World Cup champion and two-time Olympic gold medalist Abby Wambach is the all-time leading scorer in international soccer history, with 184 career goals. She was the United States’ leading scorer in the 2007 and 2011 Women’s World Cup tournaments and the 2004 and 2012 Olympics. (She missed Beijing 2008 due to a broken leg.) Her ability to wear down defenses with her physical play, aerial game and hard running has long been a key to the USA’s success. After winning the Women’s World Cup in 2015, Wambach retired as one of the most dominant players in the history of women’s soccer. A leader on and off the field, Wambach is dedicating the next chapter of her career to fighting for equality and inclusion across industries. The youngest of seven children who says she got her toughness from her four older brothers, she loves coffee, cooking, music and playing golf.  
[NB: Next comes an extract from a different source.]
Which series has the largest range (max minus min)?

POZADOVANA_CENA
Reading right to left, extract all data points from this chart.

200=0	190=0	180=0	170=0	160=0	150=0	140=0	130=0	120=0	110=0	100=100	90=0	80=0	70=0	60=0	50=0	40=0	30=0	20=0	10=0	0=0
Engineer and NASA astronaut Stephanie D. Wilson is a veteran of three spaceflights and has logged more than 42 days in space. Born in Boston, she attended high school in Pittsfield, Mass., and earned her B.S. degree in engineering science from Harvard University in 1988. After working at Martin Marietta for two years, she earned her master’s degree in aerospace engineering from the University of Texas at Austin; her graduate research, sponsored by a NASA Graduate Student Researchers Fellowship, focused on the control and modeling of large, flexible space structures. Selected by NASA as an astronaut candidate in April 1996, Wilson reported to the Johnson Space Center in August 1996 for two years of training. After a series of assignments at Johnson Space Center, she flew her first mission on board the Space Shuttle in 2006, then flew subsequent Space Shuttle missions in 2007 and 2010. Before becoming an astronaut, Wilson worked for two years for the former Martin Marietta Astronautics Group, serving as a loads and dynamics engineer for the Titan IV rocket. Wilson’s many honors include the Harvard Foundation Scientist of the Year Award, NASA’s Distinguished Service Medal and the Johnson Space Center Director’s Innovation Group Achievement Award.